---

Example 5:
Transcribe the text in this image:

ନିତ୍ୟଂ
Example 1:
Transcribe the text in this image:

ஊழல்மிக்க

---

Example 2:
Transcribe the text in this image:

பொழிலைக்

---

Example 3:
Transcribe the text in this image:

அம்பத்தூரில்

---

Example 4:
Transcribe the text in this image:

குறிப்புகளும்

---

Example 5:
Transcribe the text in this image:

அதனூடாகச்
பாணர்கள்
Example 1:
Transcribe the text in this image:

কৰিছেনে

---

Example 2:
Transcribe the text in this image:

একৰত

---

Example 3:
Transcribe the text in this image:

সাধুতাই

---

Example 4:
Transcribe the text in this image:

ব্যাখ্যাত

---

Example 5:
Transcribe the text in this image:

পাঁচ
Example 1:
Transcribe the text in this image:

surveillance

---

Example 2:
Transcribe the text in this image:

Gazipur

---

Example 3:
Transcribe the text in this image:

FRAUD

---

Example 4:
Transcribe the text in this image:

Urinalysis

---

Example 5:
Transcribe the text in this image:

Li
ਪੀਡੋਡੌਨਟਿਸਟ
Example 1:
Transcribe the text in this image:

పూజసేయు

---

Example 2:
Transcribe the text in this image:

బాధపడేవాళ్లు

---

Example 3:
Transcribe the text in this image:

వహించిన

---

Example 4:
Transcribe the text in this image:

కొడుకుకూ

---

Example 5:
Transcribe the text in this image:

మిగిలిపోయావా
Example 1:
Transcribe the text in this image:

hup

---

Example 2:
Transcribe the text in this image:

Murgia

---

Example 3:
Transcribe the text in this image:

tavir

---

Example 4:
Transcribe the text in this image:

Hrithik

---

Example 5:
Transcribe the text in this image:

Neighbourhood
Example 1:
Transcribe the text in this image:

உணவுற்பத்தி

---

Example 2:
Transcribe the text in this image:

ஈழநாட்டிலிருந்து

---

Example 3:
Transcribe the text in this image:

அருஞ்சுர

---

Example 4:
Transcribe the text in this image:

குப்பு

■ WHAT IS EXPECTED
Reproduce the material in full, with no word added or dropped.

■ ANSWER SPACE
---

Example 5:
Transcribe the text in this image:

ନିତ୍ୟଂ
Example 1:
Transcribe the text in this image:

ஊழல்மிக்க

---

Example 2:
Transcribe the text in this image:

பொழிலைக்

---

Example 3:
Transcribe the text in this image:

அம்பத்தூரில்

---

Example 4:
Transcribe the text in this image:

குறிப்புகளும்

---

Example 5:
Transcribe the text in this image:

அதனூடாகச்
பாணர்கள்
Example 1:
Transcribe the text in this image:

কৰিছেনে

---

Example 2:
Transcribe the text in this image:

একৰত

---

Example 3:
Transcribe the text in this image:

সাধুতাই

---

Example 4:
Transcribe the text in this image:

ব্যাখ্যাত

---

Example 5:
Transcribe the text in this image:

পাঁচ
Example 1:
Transcribe the text in this image:

surveillance

---

Example 2:
Transcribe the text in this image:

Gazipur

---

Example 3:
Transcribe the text in this image:

FRAUD

---

Example 4:
Transcribe the text in this image:

Urinalysis

---

Example 5:
Transcribe the text in this image:

Li
ਪੀਡੋਡੌਨਟਿਸਟ
Example 1:
Transcribe the text in this image:

పూజసేయు

---

Example 2:
Transcribe the text in this image:

బాధపడేవాళ్లు

---

Example 3:
Transcribe the text in this image:

వహించిన

---

Example 4:
Transcribe the text in this image:

కొడుకుకూ

---

Example 5:
Transcribe the text in this image:

మిగిలిపోయావా
Example 1:
Transcribe the text in this image:

hup

---

Example 2:
Transcribe the text in this image:

Murgia

---

Example 3:
Transcribe the text in this image:

tavir

---

Example 4:
Transcribe the text in this image:

Hrithik

---

Example 5:
Transcribe the text in this image:

Neighbourhood
Example 1:
Transcribe the text in this image:

உணவுற்பத்தி

---

Example 2:
Transcribe the text in this image:

ஈழநாட்டிலிருந்து

---

Example 3:
Transcribe the text in this image:

அருஞ்சுர

---

Example 4:
Transcribe the text in this image:

குப்பு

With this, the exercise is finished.